Consider a situation where if the user does not affect the security of the system after the update, you can consider replacing it with a principal that iscontext.RejectPrincipal()context.ReplacePrincipalsetcontext.ShouldRenew=trueto update the user without compromising.

The implementation of the above will be triggered at each request, so it will have a certain impact on the performance of the system.

Persistent cookie

You may want to persist cookies so that they can be used between different processes in the browser.
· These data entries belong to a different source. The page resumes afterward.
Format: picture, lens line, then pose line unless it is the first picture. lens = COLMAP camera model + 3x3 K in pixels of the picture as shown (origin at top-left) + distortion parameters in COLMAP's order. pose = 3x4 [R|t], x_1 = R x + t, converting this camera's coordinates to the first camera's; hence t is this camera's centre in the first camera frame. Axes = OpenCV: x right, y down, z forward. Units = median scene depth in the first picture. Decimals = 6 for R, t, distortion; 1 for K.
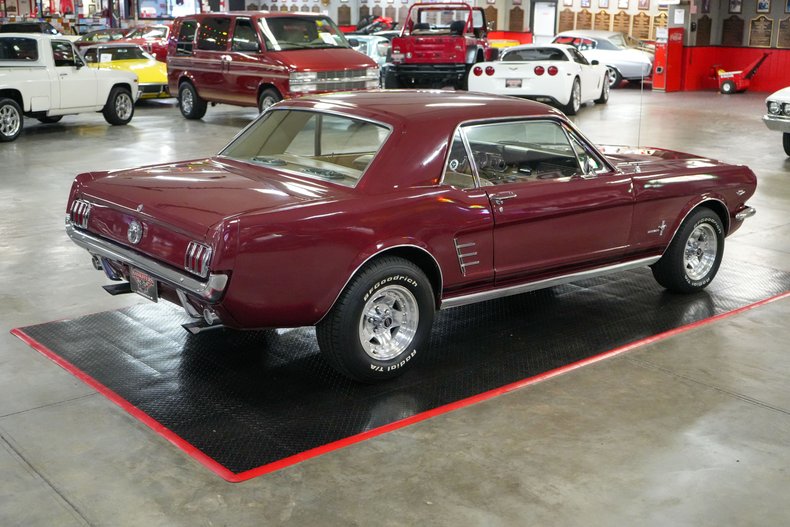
lens RADIAL K [[987.5, 0, 396.5], [0, 987.5, 263.1], [0, 0, 1]] dist [0.002397, 0.005270]
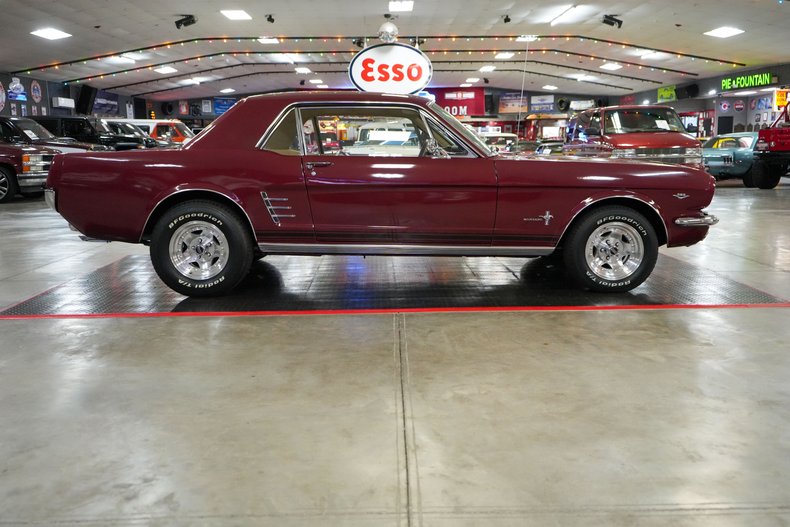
lens RADIAL K [[721.5, 0, 397.7], [0, 721.5, 264.1], [0, 0, 1]] dist [-0.026546, -0.000062]
pose [[0.779638, 0.082612, -0.620758, 0.731900], [-0.138166, 0.989525, -0.041840, 0.076018], [0.610799, 0.118388, 0.782885, 0.392073]]
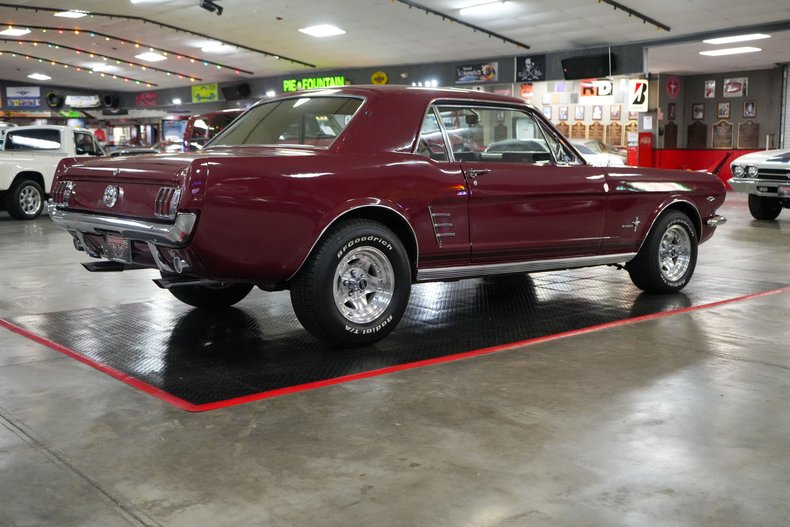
lens RADIAL K [[901.8, 0, 395.3], [0, 901.8, 252.0], [0, 0, 1]] dist [0.000706, 0.022393]
pose [[0.999913, -0.012622, -0.003783, 0.026072], [0.011971, 0.990154, -0.139470, 0.144206], [0.005506, 0.139413, 0.990219, 0.087627]]
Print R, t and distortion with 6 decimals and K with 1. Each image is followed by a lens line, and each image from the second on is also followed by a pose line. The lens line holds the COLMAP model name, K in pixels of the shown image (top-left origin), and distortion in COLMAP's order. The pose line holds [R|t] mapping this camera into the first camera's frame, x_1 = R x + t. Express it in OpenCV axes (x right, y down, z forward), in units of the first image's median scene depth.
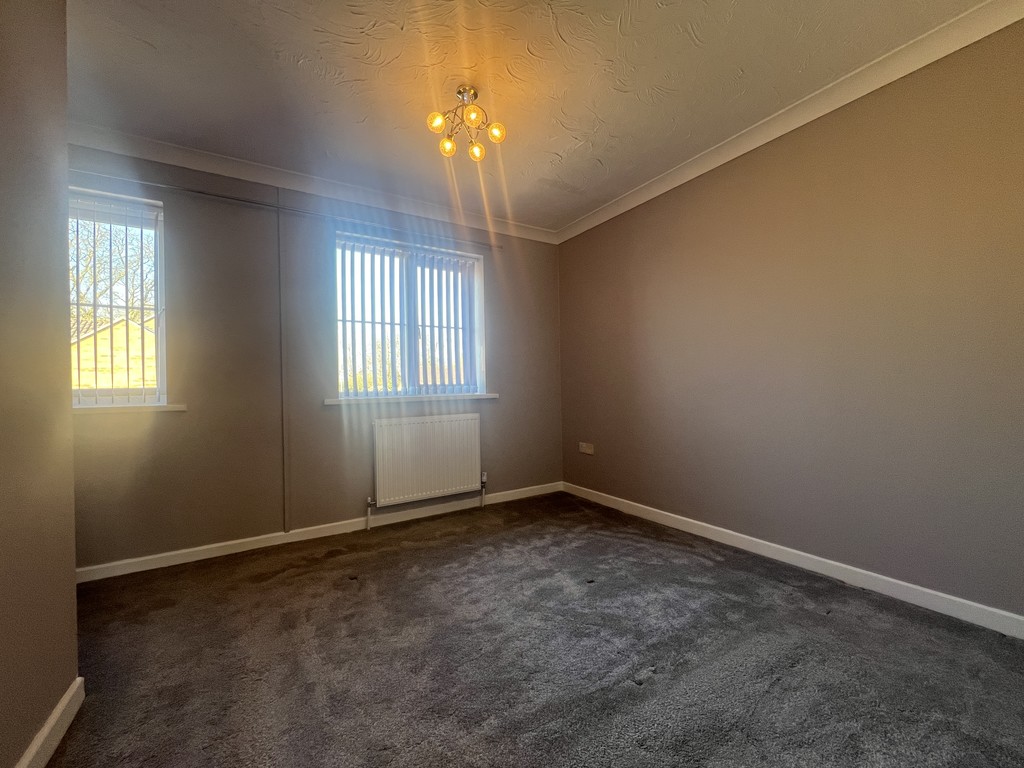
lens RADIAL K [[412.4, 0, 512.4], [0, 412.4, 381.1], [0, 0, 1]] dist [0.000317, -0.000887]
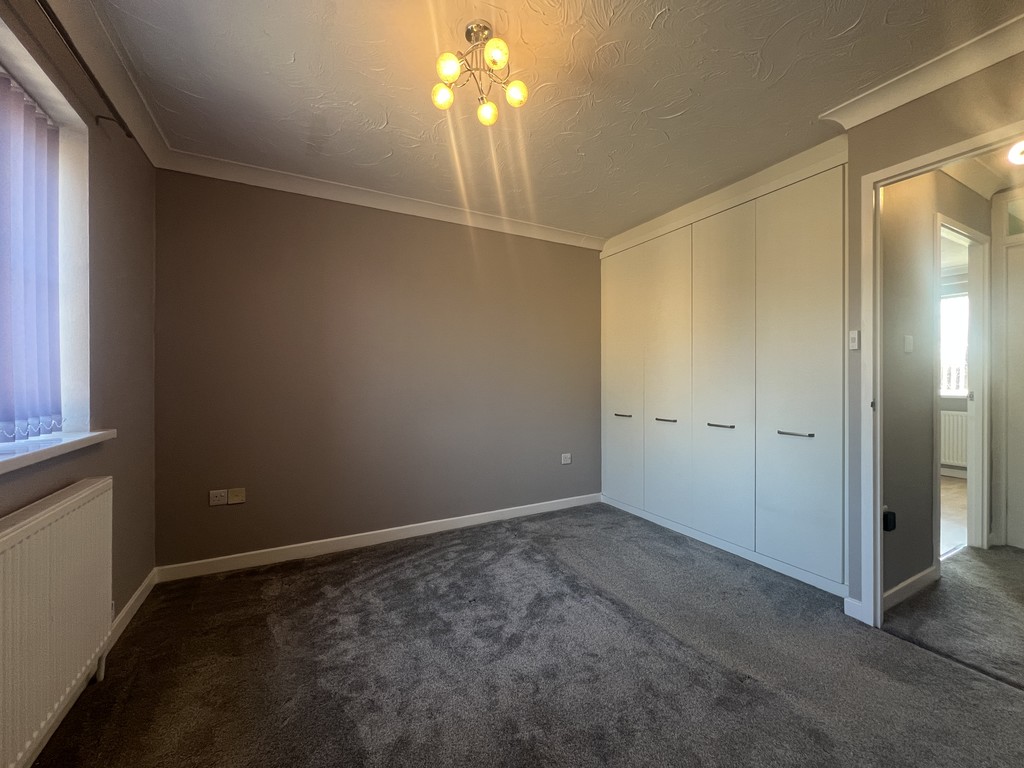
lens RADIAL K [[412.4, 0, 514.3], [0, 412.4, 381.2], [0, 0, 1]] dist [0.000317, -0.000887]
pose [[0.061837, 0.017680, 0.997930, -0.656898], [-0.006328, 0.999830, -0.017322, -0.027140], [-0.998066, -0.005244, 0.061939, 0.678385]]
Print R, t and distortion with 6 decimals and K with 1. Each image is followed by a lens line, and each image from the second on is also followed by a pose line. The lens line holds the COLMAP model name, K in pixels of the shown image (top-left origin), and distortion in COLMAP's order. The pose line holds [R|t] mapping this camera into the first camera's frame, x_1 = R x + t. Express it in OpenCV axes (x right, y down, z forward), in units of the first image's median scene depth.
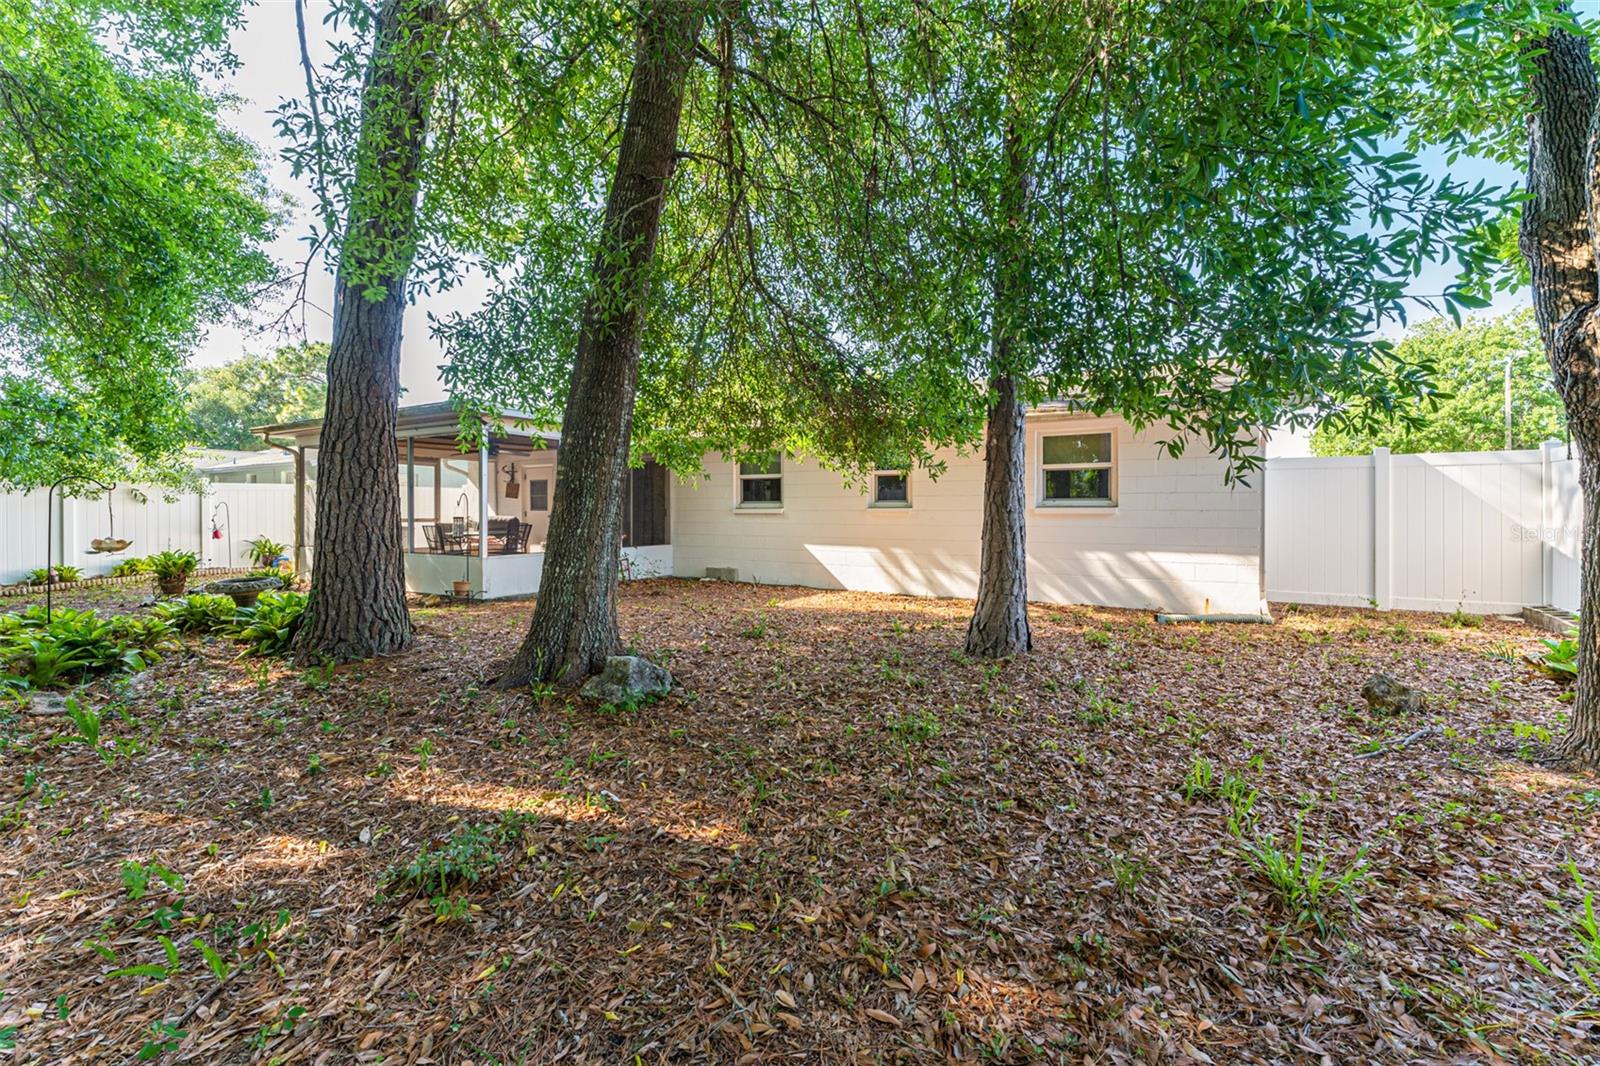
lens RADIAL K [[680.1, 0, 797.3], [0, 680.1, 509.6], [0, 0, 1]] dist [-0.002870, 0.000118]
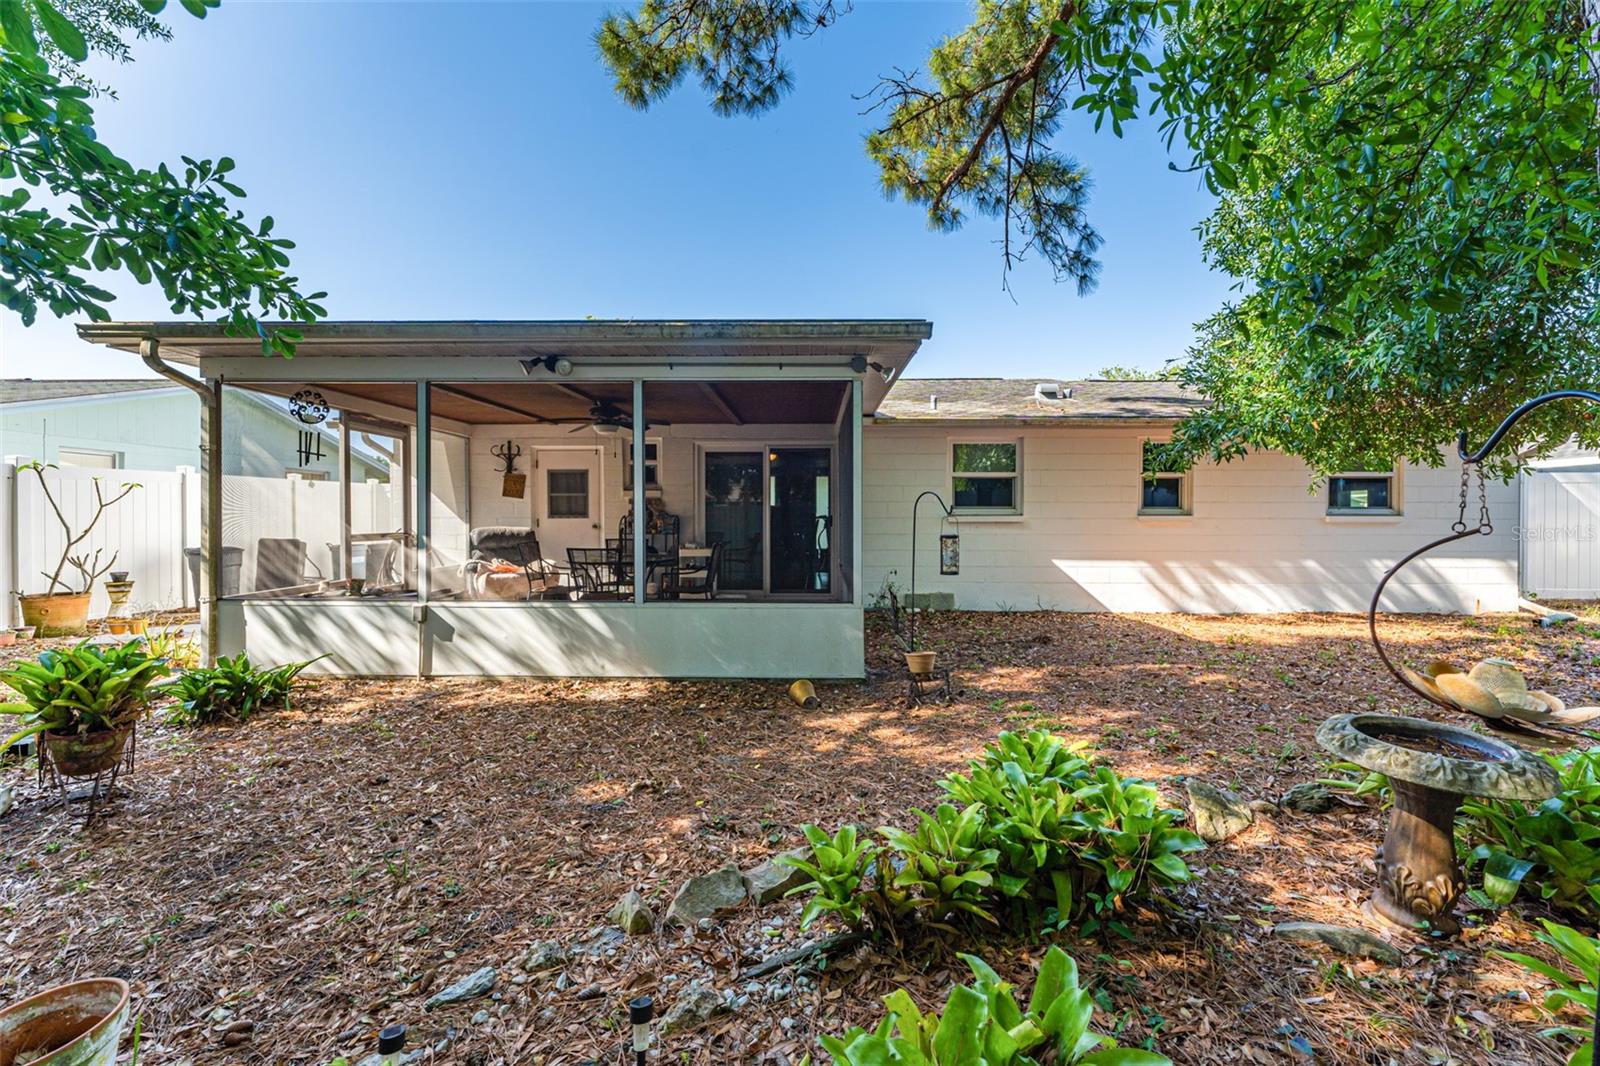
lens RADIAL K [[665.6, 0, 798.8], [0, 665.6, 521.4], [0, 0, 1]] dist [-0.000616, -0.000026]
pose [[0.875241, -0.001229, 0.483685, -0.782566], [-0.003629, 0.999952, 0.009109, -0.002072], [-0.483673, -0.009728, 0.875195, 0.531419]]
The persistence of cookies should be done in a similar way to display the "Remember Me" check box on the interface and then let the user click. Other similar mechanisms are also in line.

The following code is used to implement cookie persistence.

await HttpContext.SignInAsync(
    CookieAuthenticationDefaults.AuthenticationScheme,
    new ClaimsPrincipal(claimsIdentity),
    new AuthenticationProperties
    {
        IsPersistent = true
    });

If the cookie expires during browser shutdown, the browser will automatically delete the cookie the next time it starts.

AuthenticationpropertiesMicrosoft.AspNetCore.Authenticationinside the namespace.

Absolute Expiration Time

Can be usedExpiresUtcto set the absolute expiration time, but must be set at the same time, no one thisIsPersistentparameter will be ignored, and this cookie is only the current reply valid.

When set in the Signinasync methodExpiresUtc, it will overwriteCookieAuthenticationOptionsthe setExpireTimeSpan.

The following code sets a persistent cookie with a 20min validity period, and other settings related to the expiration date are ignored.

await HttpContext.SignInAsync(
    CookieAuthenticationDefaults.AuthenticationScheme,
    new ClaimsPrincipal(claimsIdentity),
    new AuthenticationProperties
    {
        IsPersistent = true,
        ExpiresUtc = DateTime.UtcNow.AddMinutes(20)
    });

At the end of the moment, the MSDN is great.